“Every first draft is perfect, because all a first draft has to do is exist.” — Jane Smiley
What kind of crack was Jane Smiley (a Pulitzer Prize winner, no less) smoking when she said this? – was the first thought that popped into my head the other day when this ‘inspirational quote’ came through my twitter feed.
My second, more rational, thought was – what does she mean?
Every draft is crappy, to a certain degree. I should know, for I’ve just finished the first draft of a full-length novel. 76,547 words, to be precise. Three-hundred typed, double-spaced pages. The working title is Dark Matter, and it’s the story of a seemingly perfect family which discovers, after a terrible tragedy, that it’s not so perfect after all.
I’ve been working on it for two years, and this week typed the words – The End – an experience accompanied by a curious sensation of quiet satisfaction, coupled with relief, and guilt.
Writing a novel is a solitary, almost selfish, process.
I am impressed that my brain has managed to spout out 76,547 words. I think it speaks of perseverance, to have actually written those 300 pages. But I also think of the hours, devoted to this largely selfish project – a project which has little prospect of ever earning me or my family a single dollar. I think of what I could have done with those hours – cleaned the house, played more with the kids or (gulp) tried to earn some actual money.
Finishing the first draft of a novel comes with little fanfare. As with the writing of it, the celebration of the end is largely an internal one.

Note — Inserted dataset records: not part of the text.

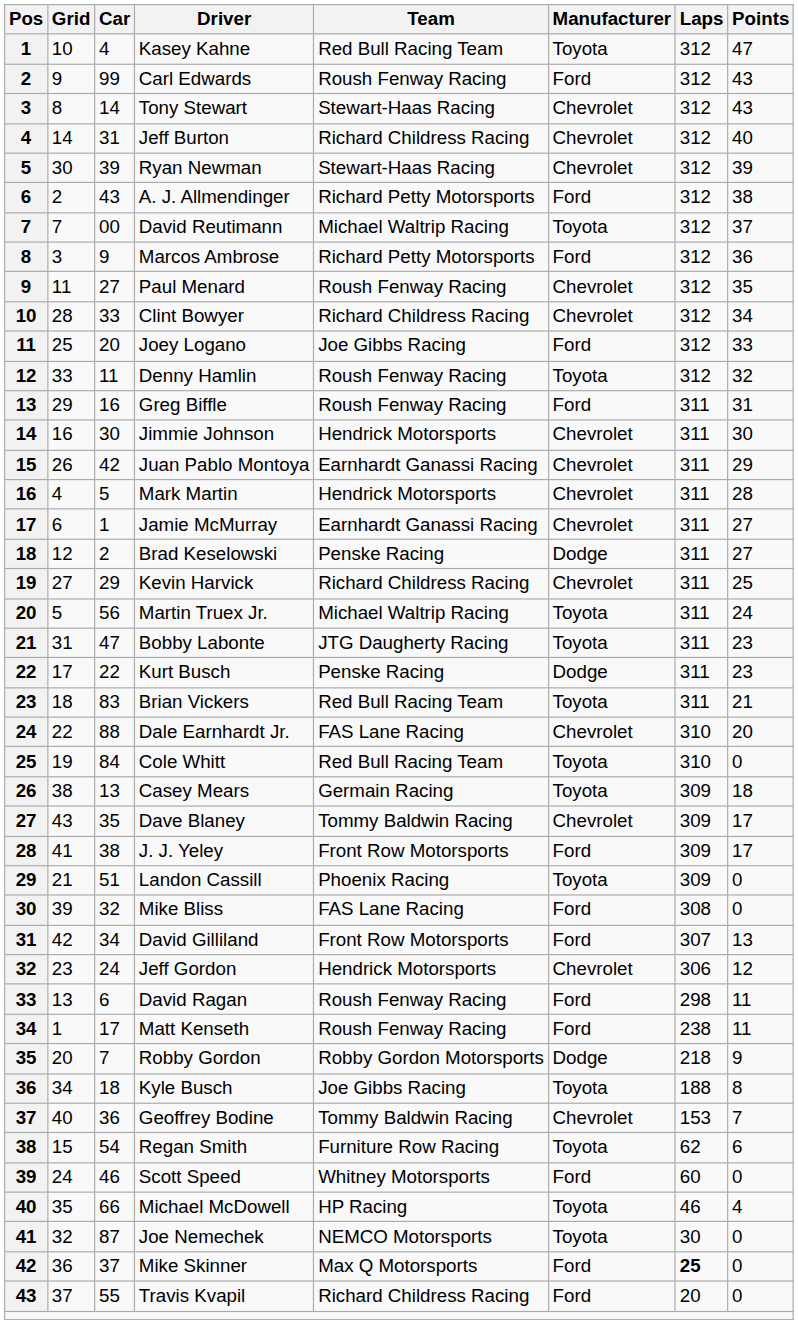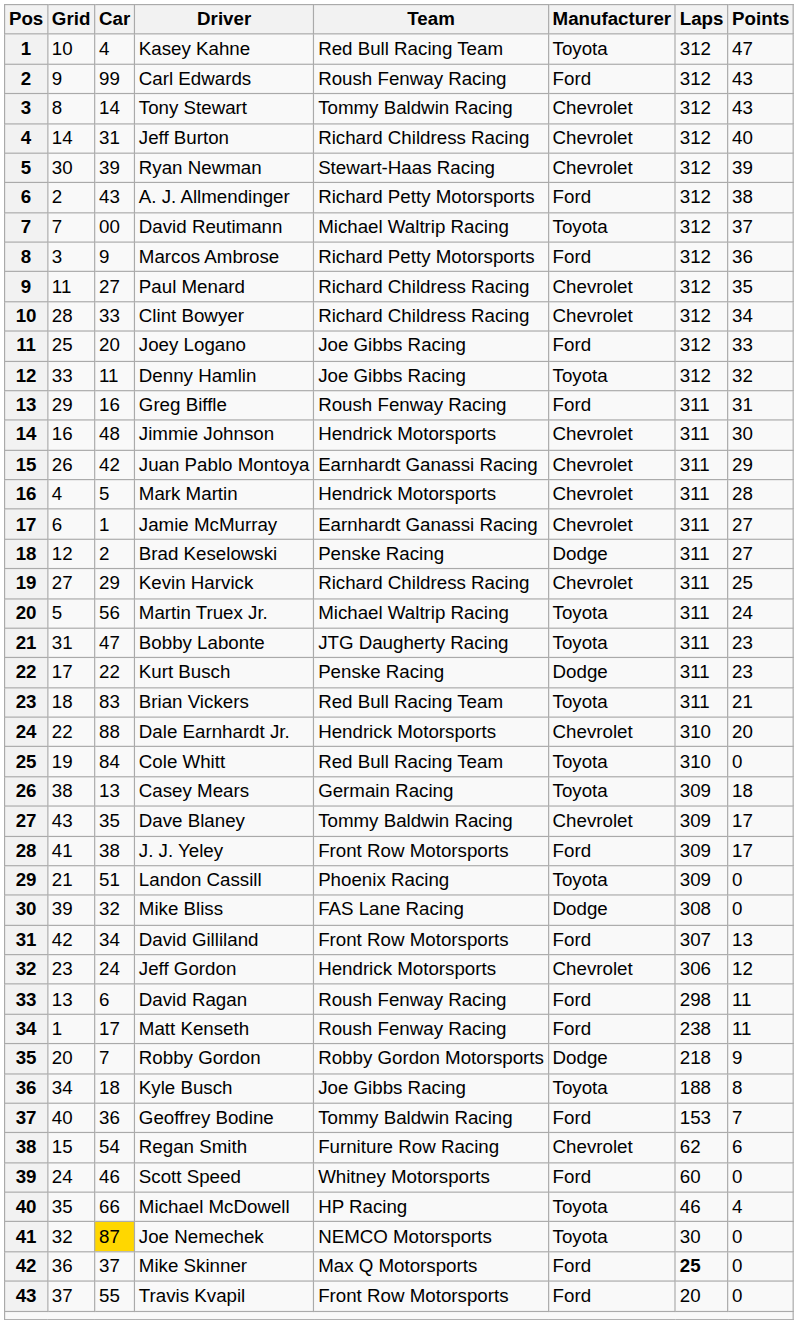Tony Stewart | Team: Stewart-Haas Racing -> Tommy Baldwin Racing
Paul Menard | Team: Roush Fenway Racing -> Richard Childress Racing
Denny Hamlin | Team: Roush Fenway Racing -> Joe Gibbs Racing
Jimmie Johnson | Car: 30 -> 48
Dale Earnhardt Jr. | Team: FAS Lane Racing -> Hendrick Motorsports
Mike Bliss | Manufacturer: Ford -> Dodge
Geoffrey Bodine | Manufacturer: Chevrolet -> Ford
Regan Smith | Manufacturer: Toyota -> Chevrolet
Joe Nemechek | Car: no background -> gold background
Travis Kvapil | Team: Richard Childress Racing -> Front Row Motorsports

Besides, a first draft is only a beginning. What lies ahead is many, many more hours of hard graft to try and corral this book into something worth reading. And even then, it may all be for nought. This latest work is in fact my second effort at a full-length work – the first found a happy place in the bottom of many publisher’s slush piles, which is where it has remained (deservedly) ever since. Do I regret the hours spent on it? No. At least not enough to deter me from trying again. That work was an extraordinary learning experience. From it, I discovered the limitations of the first person, present tense narrative voice – and decided to never write in it ever again. You have to write, to learn these things. I left that experience feeling that I could do better.
As an unpublished author, the writing of a manuscript involves a tremendous leap of faith; sacrifices must be made, without any hope of reward. The writing, the learning – that is the reward. In short, it makes me feel content with life. It gives me a distraction from the all-consuming nature of raising three young children.
I gather that many aspiring writers never get to the point that I have now reached twice. There are so many inspirational quotes and blog posts out there about finishing first drafts, that I have to assume that many people never get there.
This is Jane Smiley’s point. A first draft might be crappy. It probably is crappy. It probably has to be crappy. But that’s OK, because at least it exists. It’s there. Something has been made from nothing. And now, something better can be fashioned from what’s already there.
A first draft doesn’t have to be good – it just has to be.
Now, I just have to make it better.
Cass – congratulations, this is a huge milestone and you are very brave. You are putting a lot of yourself on a page. Fortunately you are quite tops so I am sure your pages are just fine. You can sign me up to read your draft, your published novel or plan the book launch party any time.
Thanks Simone. I will def be taking you up on that reader offer… and then you can confirm that this draft is, indeed, a little crappy!
A curiously apt post to read right now. I finished a second draft earlier this year, and now a publisher is saying that while they’re not interested in it in its current form, they would be interested in a re-draft. There’s a lot of pain and resistance involved in self-editing, and I’ve been trying to weigh up the options…. rework or start afresh.
Your post reminded me of how far we travel just to get to a first or second draft, and that we should celebrate.
And then, we should make it better.
Hi Riona. Congrats on getting some interest from a publisher! That’s wonderful. I find self-editing difficult, but don’t have too much problem in others critiquing my work (once I have a momentary ‘suck-in’ of breath). It’s a difficult issue. Obviously you know your work best and know what you want to say, and ultimately it’s your name on the cover. Good luck! Cassie
Oh absolutely. Everyone always says the only important thing about a first draft is getting it done. So well done. I have 50,000 words I did in NaNoWriMo last year that I need to do something with but haven’t opened the document since 30 November. You’ve done far more than that. You’ve finished! Congratulations on such a fabulous achievement!
Thanks Deb. Who knows? Maybe it’s all rubbish – but at least it’s finished rubbish. I sincerely hope you pick up your MS again. 50,000 words is a massive commitment – you’re so close!